Flo measures her words. “Well, the story is changing, Maggie. We could have a woman president, or a brown president very soon.”
“Keep dreaming, Aunty.”
Shaking her head, Flo formulates her response; she can’t find the starting point. She imagines the logic that the kids’ parents would use, the precise reasoning of her sister Ingrid, or the authoritative voice of her brother in law. What would her father say? She sees the blue and white tiled walls of her stop, 116th Street, the University. “This is our stop you guys,” she says and stands. She adjusts her backpack and offers a hand to Ralph.

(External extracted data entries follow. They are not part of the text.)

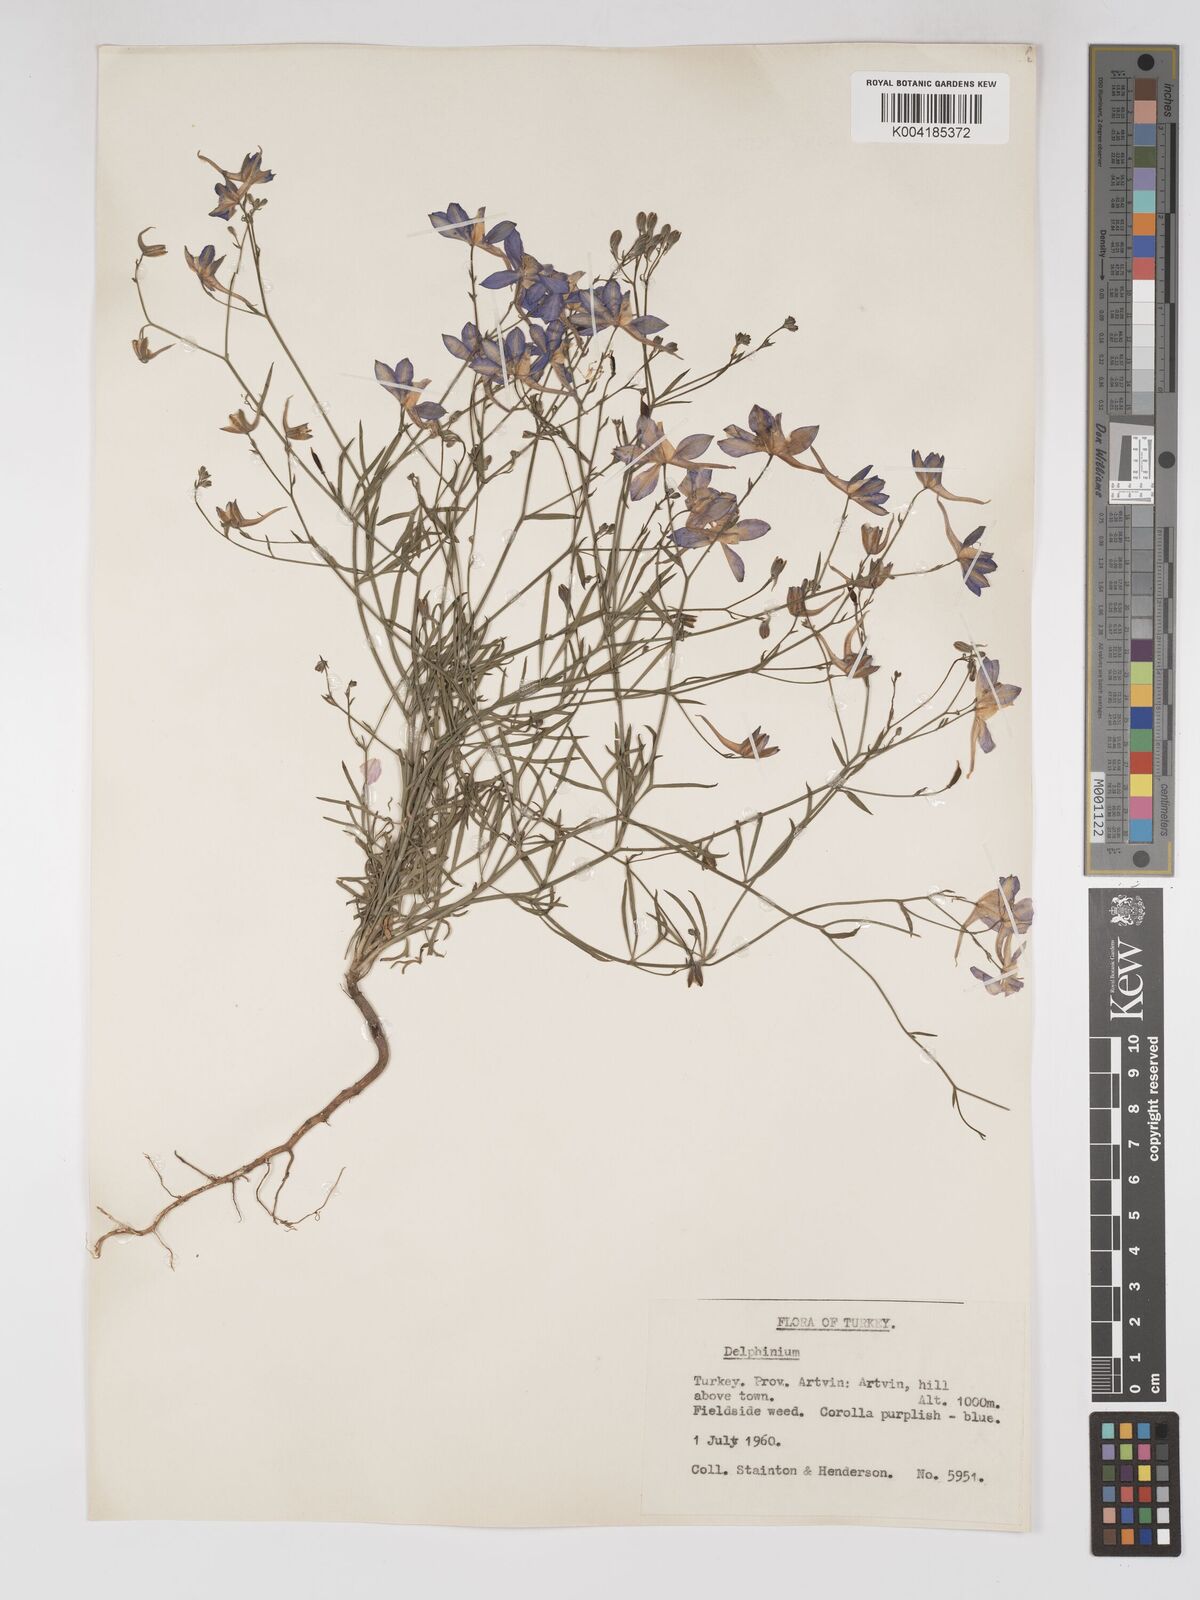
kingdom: Plantae
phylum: Tracheophyta
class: Magnoliopsida
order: Ranunculales
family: Ranunculaceae
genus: Delphinium
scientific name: Delphinium
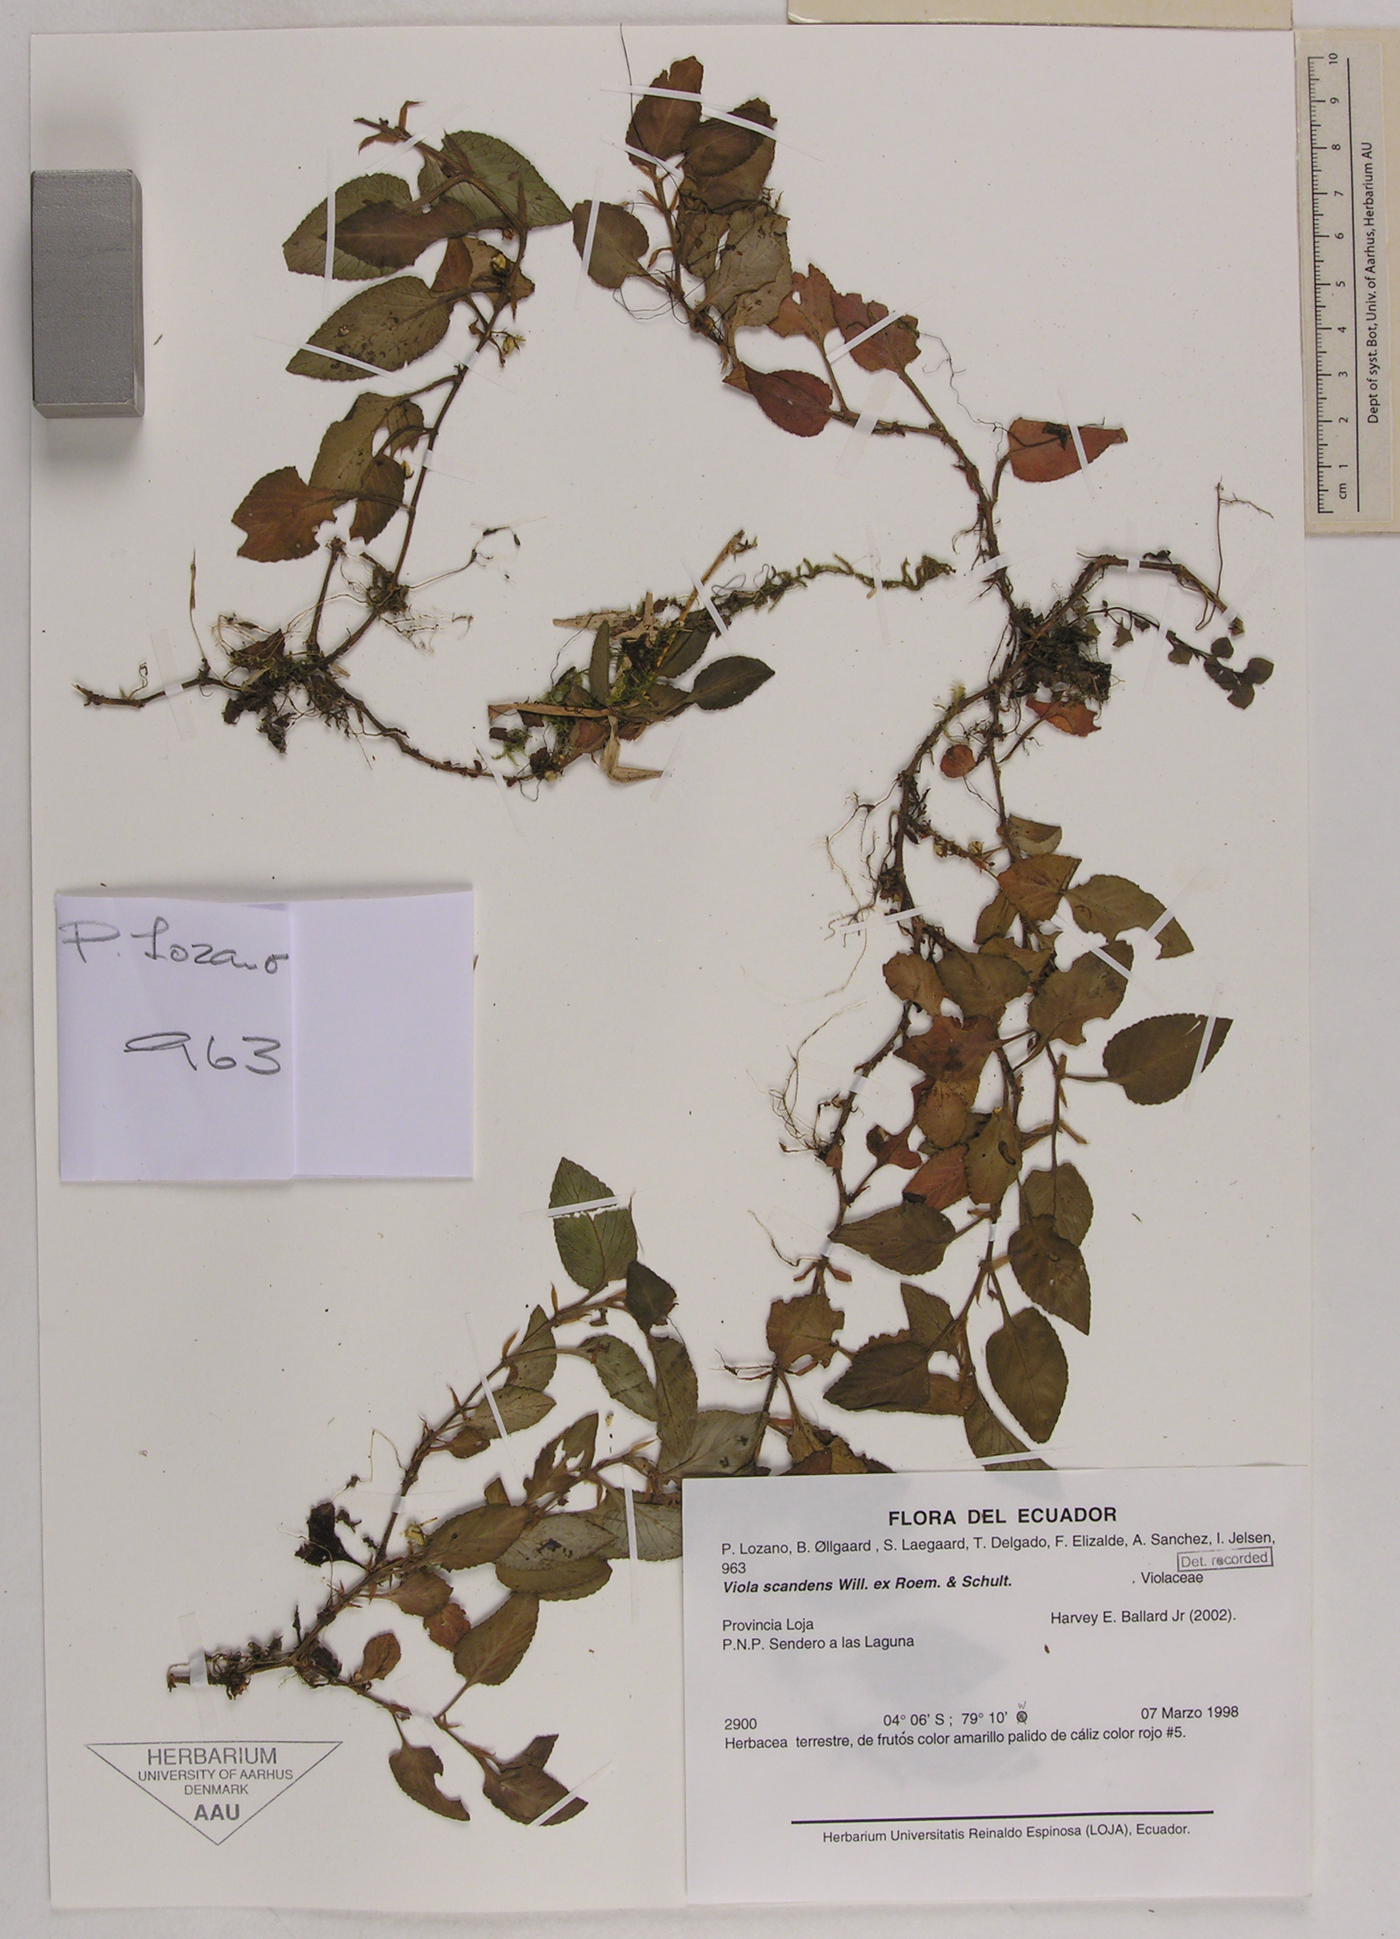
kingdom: Plantae
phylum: Tracheophyta
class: Magnoliopsida
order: Malpighiales
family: Violaceae
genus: Viola
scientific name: Viola scandens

“Aunt,” he says sliding off the seat and tucking Spiderman back in his pocket.
“Uh-huh?”
“I could be president.” He is standing now, and smiling. The train brakes hard and throws him into her legs.
“No you couldn’t,” Maggie says grasping a pole, her eyes, the color of mink, flashing.
“Yes I could!” He is shouting again. The doors open and he tugs his aunt’s hand. “Aunt, Maggie says I can’t be president.”
“I heard her, come on,” Flo says leading them off the train under her arms.
“Well he can’t!” Maggie exclaims, dodging a woman boarding the train.
Aunt grabs Maggie’s wrist and shouts over the noise in the tunnel, “Yes he can, you both could.” Her voice challenges the departing train, and echoes off the tiled walls.
“Not at the same time we can’t,” Maggie says laughing. She runs ahead, “I’d kick his butt out of the white house so fast.”
“I’ll kick your butt,” Ralph says. He drops his aunt’s hand and chases his sister up the stairs.